Oct 30, 2013 12:51 PM EDT
Everett Golson Suspension UPDATE: Ex-Notre Dame QB Admits to Cheating on a Test, But Will He Play Next Season?
Everett Golson left many people questioning what "poor academic judgment" meant when it lead to his suspension from Notre Dame and, in recent interview, he said the punishment was for cheating.
Speaking with Sports Illustrated's Andy Staples, the former Notre Dame Fighting Irish quarterback hesitantly confirmed when asked point blank if he cheated on a test. The suspension was for a violation of the school's student conduct code, forcing him to sit out the entire football season.
"Like I said, I'm just going to leave it at poor judgment," he said. Asked again if he cheated on a test, Golson said: "Test situation."
He was told he could reapply for the spring 2014 semester and he expects to be back on the field for the Fighting Irish next season. He was suspended as a true freshman, just five months after a 42-14 loss to Alabama in the BCS National Championship game. He decided to focus on returning to Notre Dame instead of playing at a junior college and reapplying elsewhere afterward.

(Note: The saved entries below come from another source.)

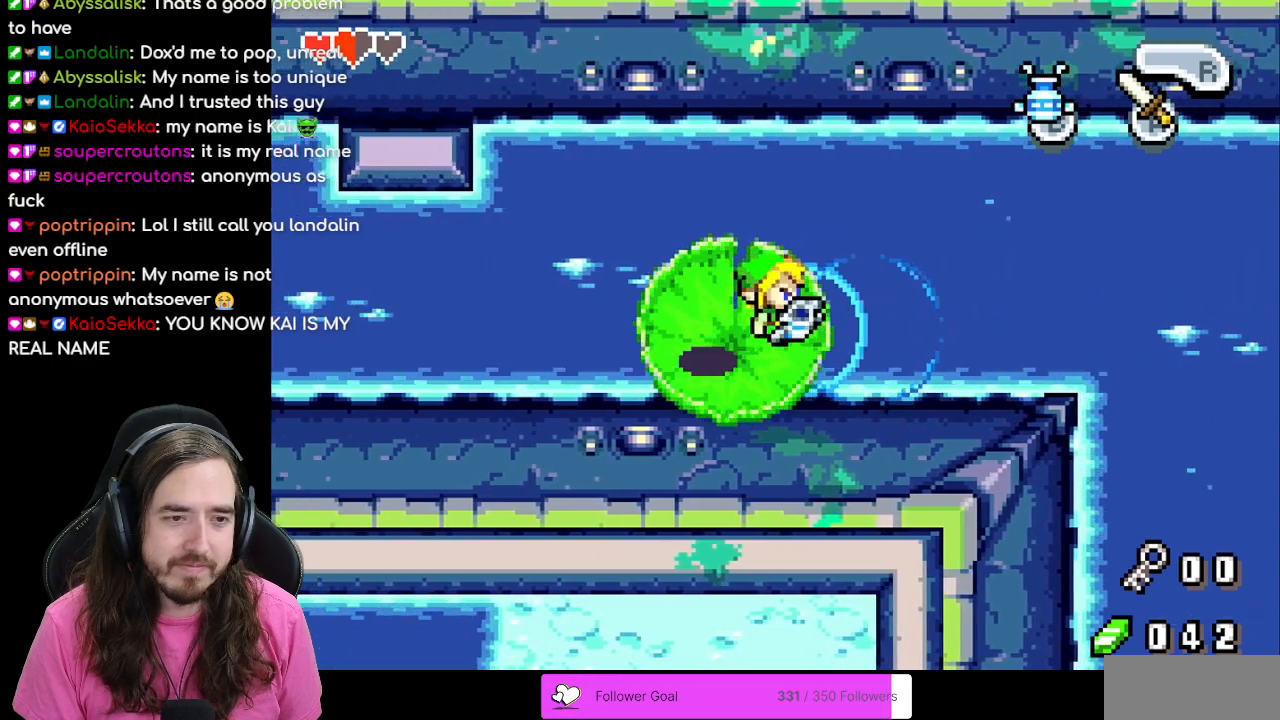
{"buttons": [], "events": [[50, "B", "down"], [83, "B", "up"], [200, "B", "down"], [250, "B", "up"], [350, "B", "down"], [383, "B", "up"]]}
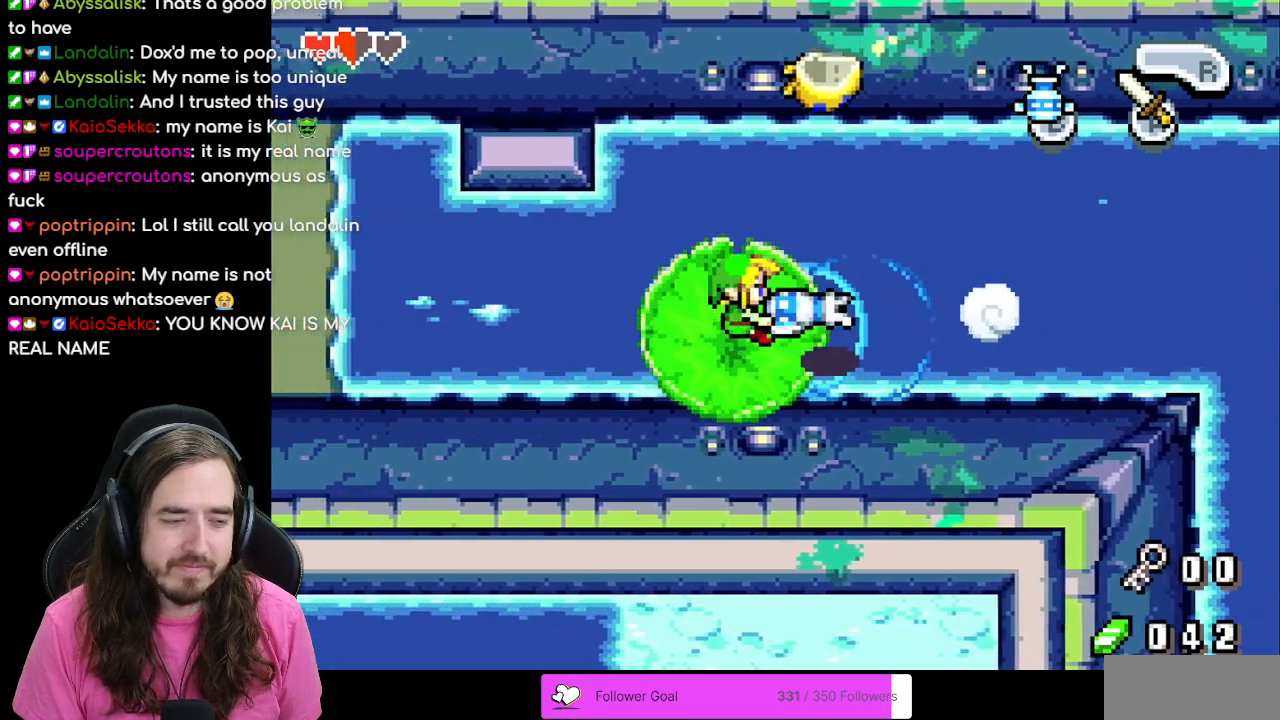
{"buttons": [], "events": [[133, "B", "down"], [183, "B", "up"], [300, "B", "down"], [317, "B", "up"], [433, "B", "down"], [500, "B", "up"]]}
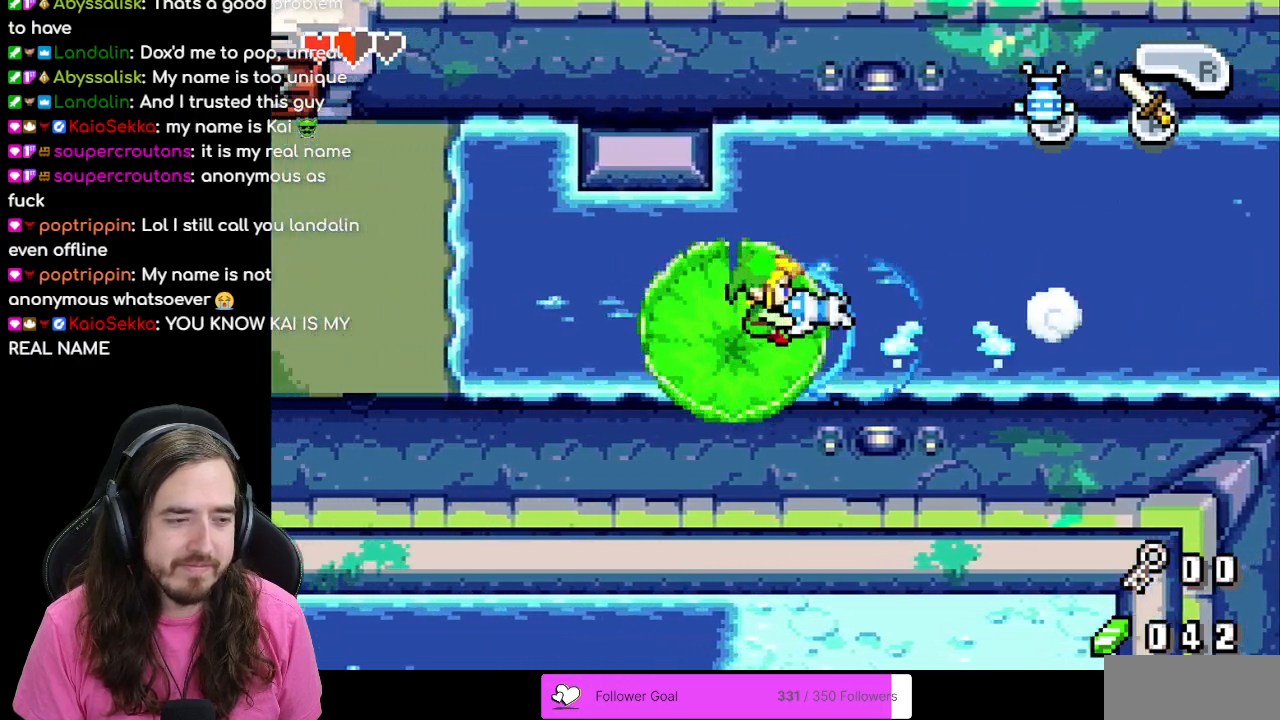
{"buttons": [], "events": [[100, "B", "down"], [133, "B", "up"], [250, "B", "down"], [300, "B", "up"]]}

Golson did not specify how he cheated, but said he did not plagiarize a paper and did not consistently post low grades.
According to the Associated Press, Notre Dame head coach Brian Kelly and offensive coordinator Chuck Martin have been in regular contact with Golson, who has been home in Myrtle Beach, S.C. He has reportedly been working out with private quarterback coach George Whitfield Jr. for the past two months.
"He's in a disciplined environment, one I'm very comfortable with," Kelly said. "Just catching up on what we're doing, game plans, staying connected. He's staying connected weekly from that standpoint."

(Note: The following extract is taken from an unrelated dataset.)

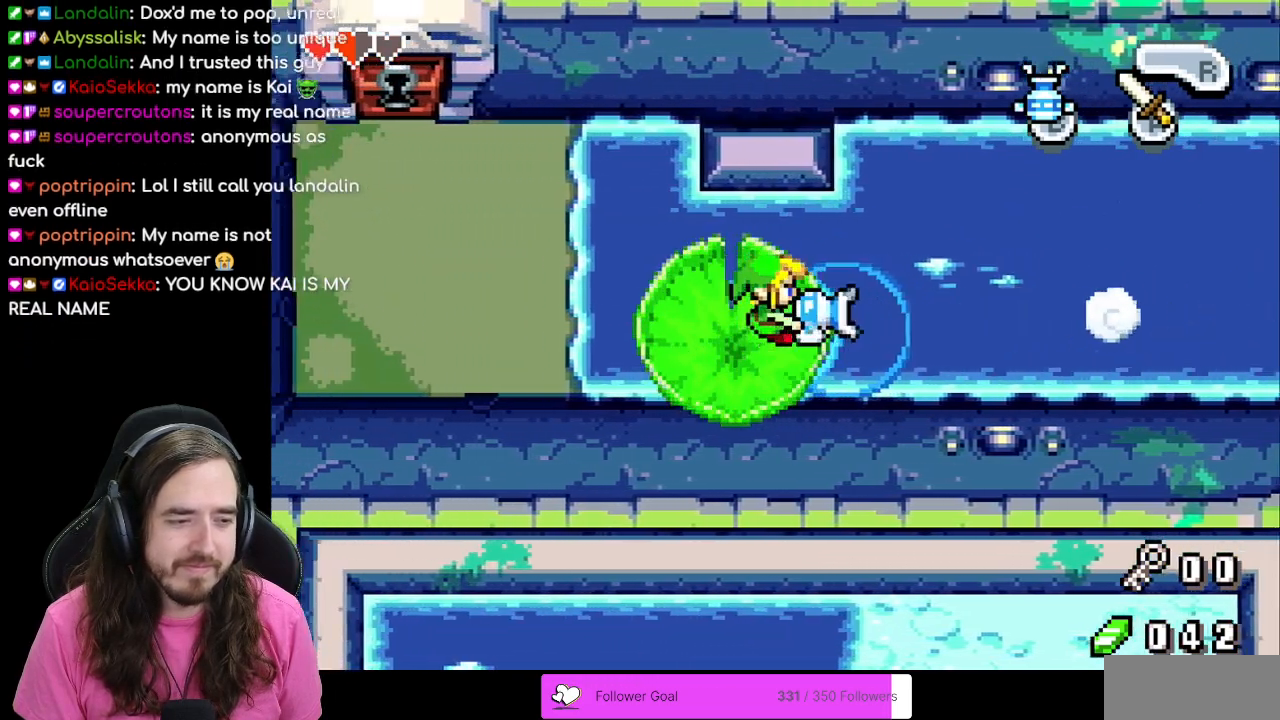
{"buttons": [], "events": [[83, "B", "down"], [150, "B", "up"]]}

He told Staples he felt like Notre Dame has unfinished business following their loss in college football's biggest game. Despite being 12-0 that season and receiving the number-one-overall ranking, the Irish lost by four touchdowns to Nick Saban and the Crimson Tide.
"My heart was set on going back to Notre Dame," Golson said. "Not necessarily to prove [anything] to anybody, just doing it for me. I felt like that's something that I started and I didn't want to run away from it and go to a [junior college] or go to another school. I was going to face it."